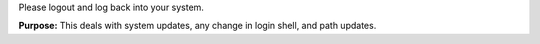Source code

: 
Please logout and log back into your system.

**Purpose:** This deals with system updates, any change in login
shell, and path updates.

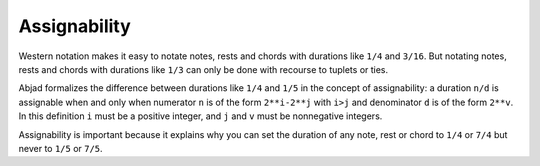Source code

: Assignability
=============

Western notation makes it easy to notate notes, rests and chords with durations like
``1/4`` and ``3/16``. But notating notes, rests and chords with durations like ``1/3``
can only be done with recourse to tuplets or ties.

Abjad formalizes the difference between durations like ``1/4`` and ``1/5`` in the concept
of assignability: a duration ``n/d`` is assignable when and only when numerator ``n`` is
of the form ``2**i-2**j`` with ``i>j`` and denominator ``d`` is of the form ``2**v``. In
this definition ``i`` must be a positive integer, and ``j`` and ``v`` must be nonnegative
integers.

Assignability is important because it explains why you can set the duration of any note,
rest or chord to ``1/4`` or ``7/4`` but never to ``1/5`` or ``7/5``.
---
:: Task description ::
Lines holding the word "with" should be copied from the entries above.

:: Result below ::
**Purpose:** This deals with system updates, any change in login
Western notation makes it easy to notate notes, rests and chords with durations like
``1/4`` and ``3/16``. But notating notes, rests and chords with durations like ``1/3``
can only be done with recourse to tuplets or ties.
of the form ``2**i-2**j`` with ``i>j`` and denominator ``d`` is of the form ``2**v``. In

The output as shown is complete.